Interested Friend.—Gordon's Electricity and Magnetism, the last edition of Ganot's Physics, Deschand's Physics, and Guthrie's Electricity and Magnetism can be comprehended by the ordinary high-school boy. The school text-books on natural philosophy, as, for instance, Cooley's New Natural Philosophy, give much that is easily understood.


Humpty Dumpty.—The earliest posts for carrying letters between Brussels and Vienna were established in 1516 by Franz, Prince of Thurn und Taxis. His descendants enjoyed the monopoly until 1806, on the dissolution of the German Empire. The present Prince has a palace in Ratisbon, a very ancient city of Bavaria. It is sixty-nine miles north of Munich, on the right bank of the Danube.

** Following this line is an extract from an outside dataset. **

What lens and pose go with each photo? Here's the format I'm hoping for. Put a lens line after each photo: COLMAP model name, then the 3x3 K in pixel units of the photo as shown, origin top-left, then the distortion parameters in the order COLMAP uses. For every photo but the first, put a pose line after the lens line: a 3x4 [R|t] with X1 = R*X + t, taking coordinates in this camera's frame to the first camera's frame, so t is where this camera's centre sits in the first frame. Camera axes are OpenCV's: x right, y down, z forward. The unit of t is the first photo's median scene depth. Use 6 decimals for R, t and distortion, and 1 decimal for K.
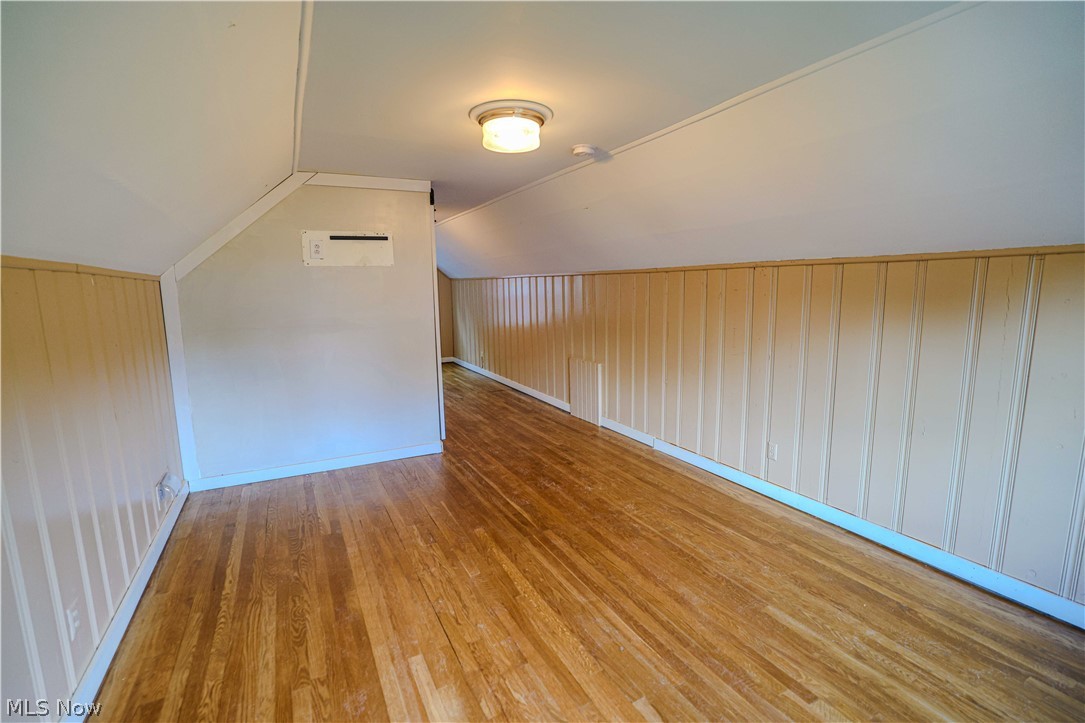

Its cathedral was founded in 1275, and completed in 1875. The abbey of St. Emmerau, the patron saint of the city, was enlarged by Charlemagne. In the rear of his palace the Prince of Thurn und Taxis can see a monument to Kepler, the astronomer, whose remains lie in the Protestant burial-ground.


E. T.—First Bishop of Liverpool.—The diocese of Liverpool was recently formed mainly out of Chester. Its bishop is the Rev. John Charles Ryle, D.D. He was nominated by Lord Beaconsfield, and was consecrated in 1880. He is known as the author of some excellent books of a devotional tendency, and as a commentator on the Gospels.


Count No Account.—The address for which you inquire was published in the Post-office Box, No. 82, Harper's Young People.


BICYCLING.

All boys who have asked questions concerning the price of bicycles are referred to the advertisements of the Pope Manufacturing Company, of Boston, and E. I. Horsman, of New York, on the last page of the cover of Young People.